It is a pleasure to note that the report is unusually well-written, and proves an engaging guide to a vanished world of high-status farmers at the European fringe. As a happy product of authors who clearly enjoy writing, there is also a link to what is undoubtedly the inspiration behind the entire project: the literary tradition surrounding Egill himself. Most particularly, a whole chapter is devoted to an empty grave excavated beneath the chancel of the later church, which Jesse Byock argues to have been an original burial place of Egill Skalla-Grímsson (the saga relates how his remains were moved several times). The editors make no apologies for their arguments that the Old Norse prose sources must be taken seriously, albeit with appropriate source critique, and in this respect their assertions find echoes all over northern Europe where archaeologists have been positively reassessing textual connections for the last two decades. What makes the Mosfell project unusual is its much tighter focus ultimately on the story of a single man and his environs, and moreover someone with a status akin to national hero (even the most widely-available Icelandic beer is named after him).

Personally, I find Byock and Zori's case convincing, and see no real contradictions between the literary and material sources. Not least, the textual impetus for the archaeological surveys should not be underestimated or ignored: but for the sagas, the project would not have happened at all. But was this really Egill's home? Or rather, why do we think it matters? We will never know if the empty grave under Hrísbrú church actually held the old warrior's bones, but I would like to think so--and so, clearly, would the editors. And that, an honest expression of personal and somewhat romantic preference without any firmer basis in data, is about as far as we should probably go. Of much greater importance is the project's achievement in adding an especially comprehensive analysis to our corpus of major Viking-Age farm sites in a region of crucial significance in the Scandinavian diaspora.

Despite these many positive qualities, and aside from possible outrage for or against Egill & Co., does the volume have a fatal flaw?
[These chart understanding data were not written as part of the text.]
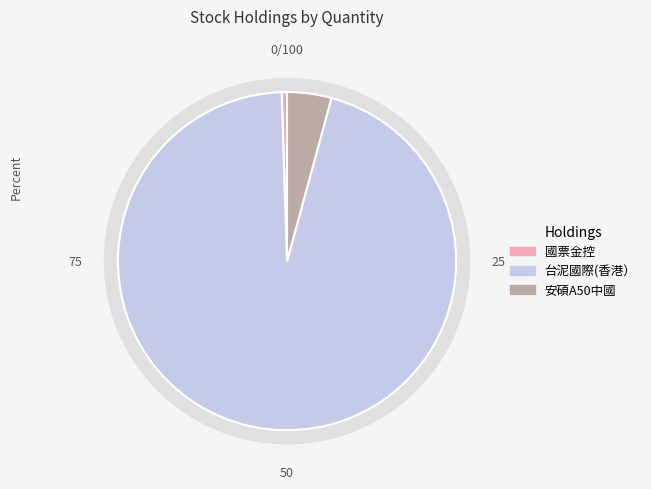

Rank the categories by value from highest to lowest.

台泥國際(香港）, 安碩A50中國, 國票金控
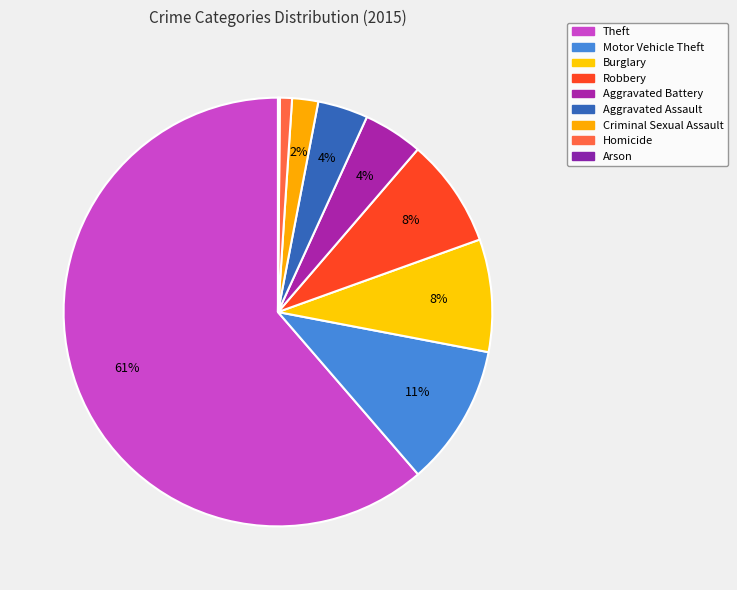

Combined, do Criminal Sexual Assault and Burglary account for over 50%?

No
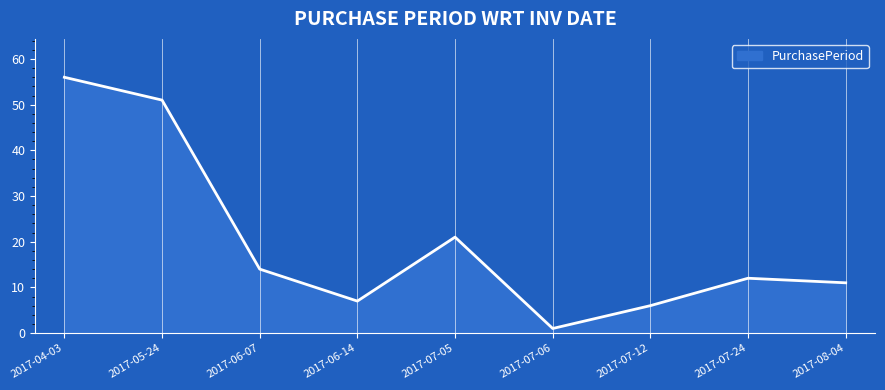

Which has a higher value, 2017-08-04 or 2017-05-24?

2017-05-24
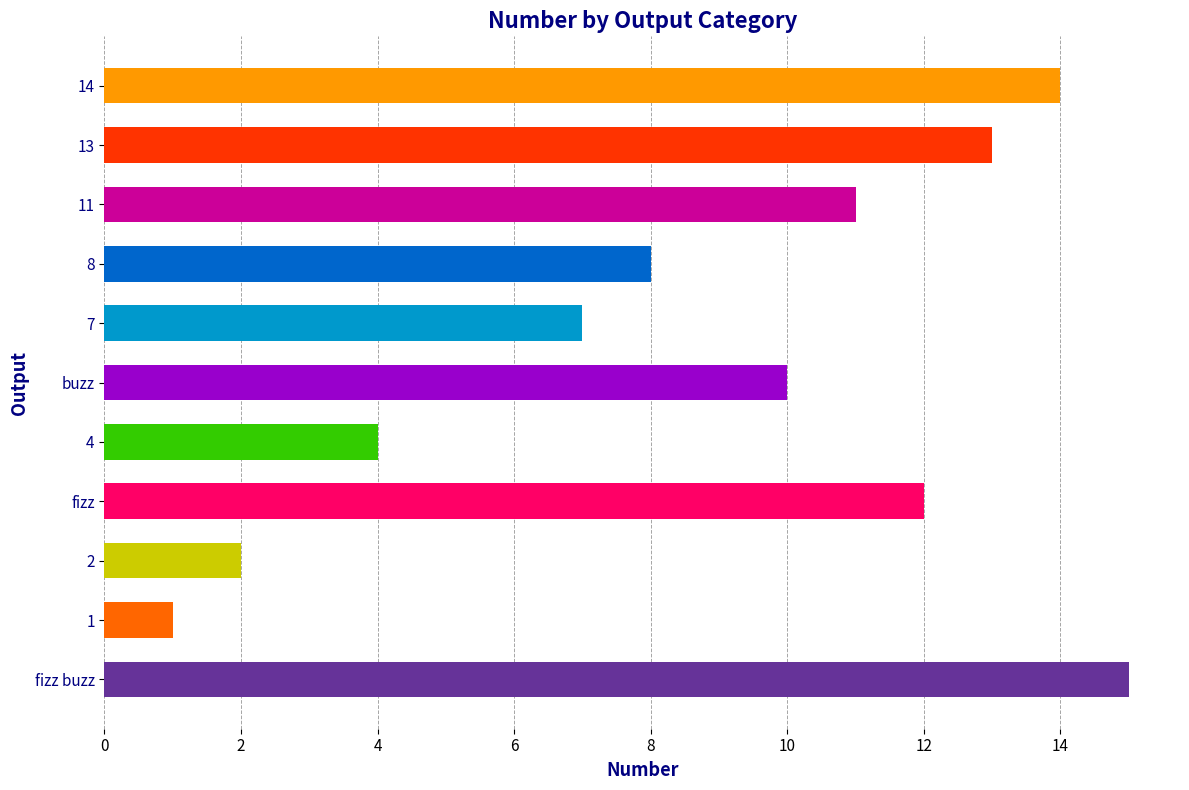

What is the label of the 7th bar from the right?

fizz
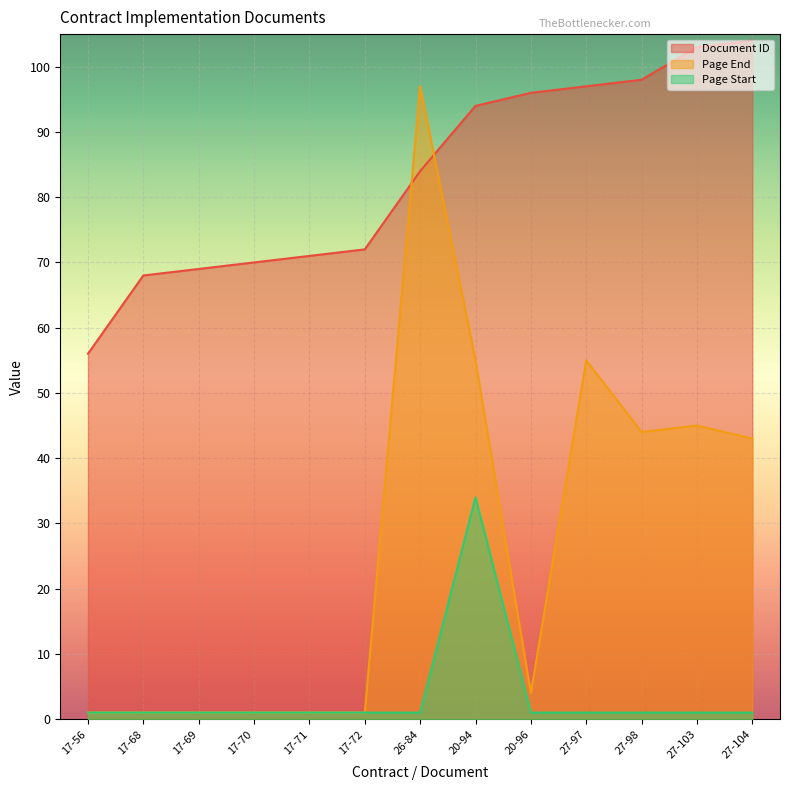

Rank the series at 17-56 from highest to lowest value.

Document ID, Page End, Page Start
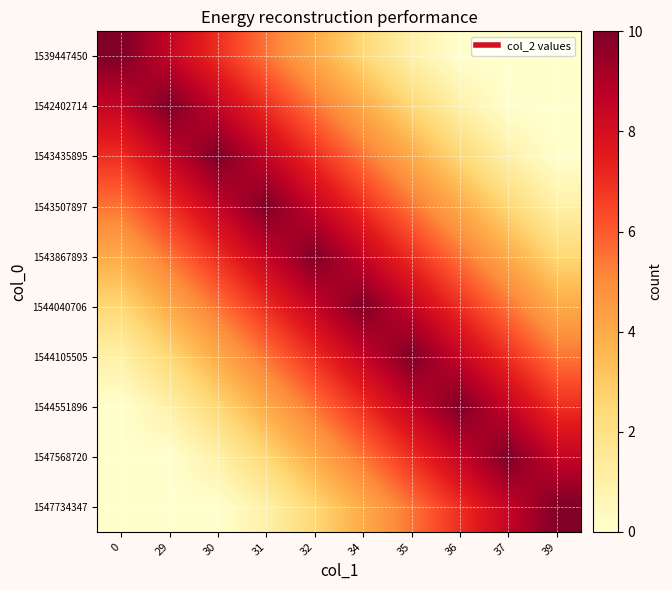

Rank the series by their maximum value, from highest to lowest.

1539447450, 1542402714, 1543435895, 1543507897, 1543867893, 1544040706, 1544105505, 1544551896, 1547568720, 1547734347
Yes, I'm afraid it does, and one that could surely have been avoided. Even given the limited print runs that a book of this kind can get, and even taking into account its high quality production on good paper with colour images, I simply cannot believe that it is necessary for a 256-page paperback book to cost over one hundred and fifty dollars. This is priced beyond any student, most academics and frankly most libraries too in our straitened times. Brepols need to take a sharp look at their marketing, and--with all respect to them--the editors should have taken their manuscript somewhere with a more rational perspective on academic economy.

This is doubly unfortunate, because the volume is a truly worthy contribution to Viking studies in general and Icelandic archaeology in particular, and will be keenly read (if they can afford or find it) by any student of settlement in the North Atlantic.